DE LIDSTATEN WORDT VERZOCHT:

op basis van, onder meer, het voorstel van de bovengenoemde werkgroep van deskundigen gezamenlijke minimumnormen voor inhoud en kwaliteit goed te keuren voor het organiseren of verder ontwikkelen van mobiliteitsinformatiediensten voor kunstenaars en andere beroepsbeoefenaren op cultureel gebied, en indien nodig leemten in de bestaande nationale informatiediensten op te vullen;

op grond van nationale structuren en tradities te zorgen voor mobiliteitsinformatiediensten die zo neutraal, kostenefficiënt, flexibel en gebruikersgericht mogelijk zijn;

instrumenten te selecteren voor de openbare verspreiding van mobiliteitsinformatie onder kunstenaars en andere beroepsbeoefenaren op cultureel gebied en daarbij waar passend gebruik te maken van bestaande diensten;

hun informatie op nationaal niveau die voor de mobiliteit van kunstenaars en andere beroepsbeoefenaren op cultureel gebied van belang is, zo mogelijk te verstrekken via een meertalige website. Vertaling, ook automatische, moet worden aangemoedigd om veeltaligheid te bevorderen, de informatie gemakkelijk toegankelijk te maken en mobiliteitsprojecten te stimuleren;

DE LIDSTATEN EN DE COMMISSIE WORDT VERZOCHT:

nauw met elkaar samen te werken om netwerkvorming tussen mobiliteitsinformatiediensten op Europees niveau aan te moedigen en zo de informatieverstrekking aan kunstenaars en andere beroepsbeoefenaren op cultureel gebied die binnen de EU mobiel willen zijn, te verbeteren en daarbij voort te bouwen op de bestaande partnerschappen voor informatie- en adviesverstrekking, met inbegrip van die in de cultuursector, en deze in voorkomend geval verder te ontwikkelen.

de mobiliteitsinformatiediensten te controleren om de kwaliteit en de toegankelijkheid van deze diensten te verbeteren.


(1)  PB L 372 van 27.12.2006, blz. 1.

(2)  PB C 287 van 29.11.2007, blz. 1.

(3)  PB C 143 van 10.6.2008, blz. 9.

(4)  PB C 325 van 2.12.2010, blz. 1.

(5)  Besluit 2006/515/EG van de Raad van 18 mei 2006 inzake de sluiting van het Unesco-Verdrag betreffende de bescherming en de bevordering van de diversiteit van cultuuruitingen (PB L 201 van 25.7.2006, blz. 15). Dit verdrag bevat maatregelen die van belang zijn voor mobiliteit en culturele uitwisseling.

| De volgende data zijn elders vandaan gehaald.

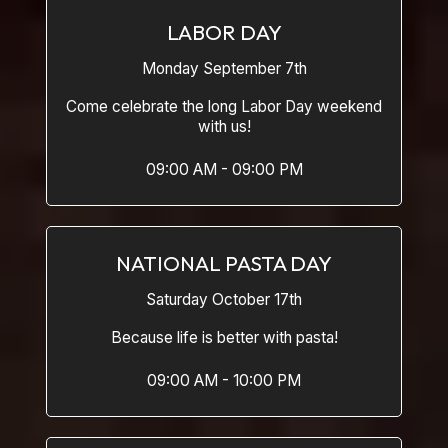
LABOR DAY
Monday September 7th
Come celebrate the long Labor Day weekend
with us!
09:00 AM - 09:00 PM
NATIONAL PASTA DAY
Saturday October 17th
Because life is better with pasta!
09:00 AM - 10:00 PM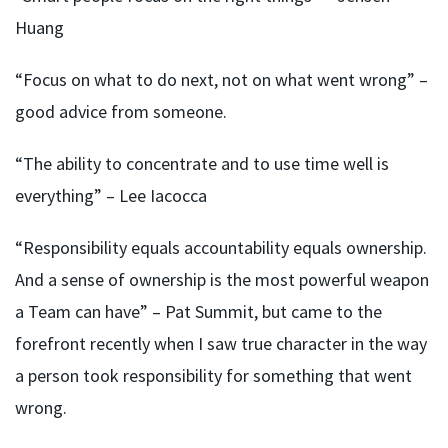
Huang
“Focus on what to do next, not on what went wrong” –
good advice from someone.
“The ability to concentrate and to use time well is
everything” – Lee Iacocca
“Responsibility equals accountability equals ownership.
And a sense of ownership is the most powerful weapon
a Team can have” – Pat Summit, but came to the
forefront recently when I saw true character in the way
a person took responsibility for something that went
wrong.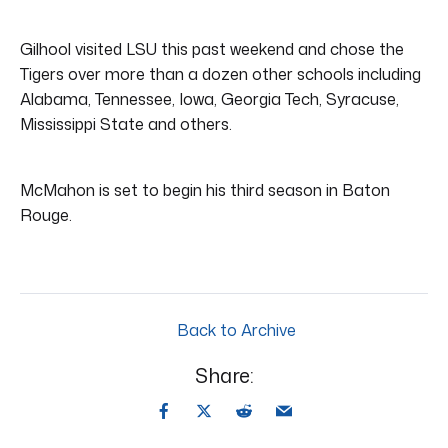
Gilhool visited LSU this past weekend and chose the
Tigers over more than a dozen other schools including
Alabama, Tennessee, Iowa, Georgia Tech, Syracuse,
Mississippi State and others.
McMahon is set to begin his third season in Baton
Rouge.
Back to Archive
Share: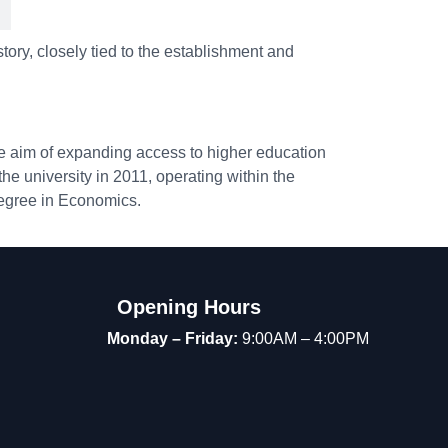
tory, closely tied to the establishment and
he aim of expanding access to higher education
he university in 2011, operating within the
degree in Economics.
Opening Hours
Monday – Friday:
9:00AM – 4:00PM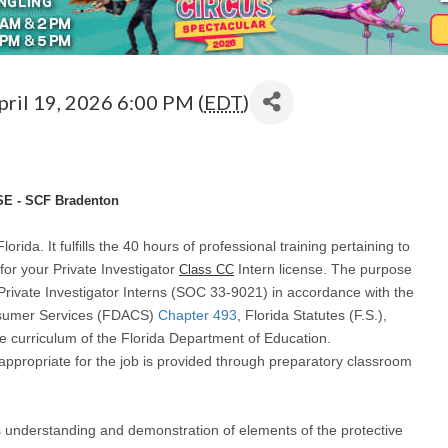
pril 19, 2026 6:00 PM (
EDT
)
E - SCF Bradenton
lorida. It fulfills the 40 hours of professional training pertaining to
for your Private Investigator
Intern license. The purpose
Class CC
Private Investigator Interns (SOC 33-9021) in accordance with the
onsumer Services (FDACS)
Chapter 493
, Florida Statutes (F.S.),
he curriculum of the Florida Department of Education.
 appropriate for the job is provided through preparatory classroom
es understanding and demonstration of elements of the protective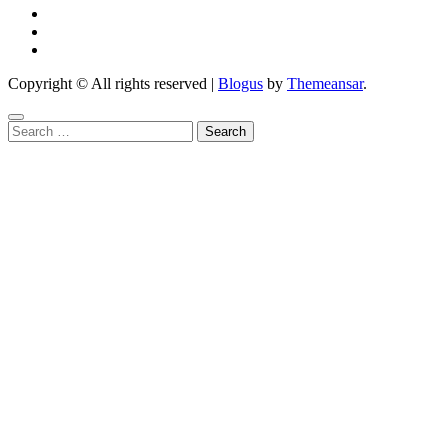
Copyright © All rights reserved
|
Blogus
by
Themeansar
.
Search
for:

(6)  SEC(2011) 399 definitief.

(7)  „Information systems to support the mobility of artists and other professionals in the culture field: a feasibility study”, ECOTEC, 2009 — http://ec.europa.eu/culture/key-documents/doc2039_en.htm

(8)  http://ec.europa.eu/culture/our-policy-development/doc1569_en.htm

(9)  COM(2010) 2020 definitief.

(10)  De ruimere groep van beoefenaren van beroepen in de culturele sector omvat bijvoorbeeld curatoren, directeuren en personeel van culturele instellingen, technici, decorbouwers, ICT-deskundigen, communicatiedeskundigen enz.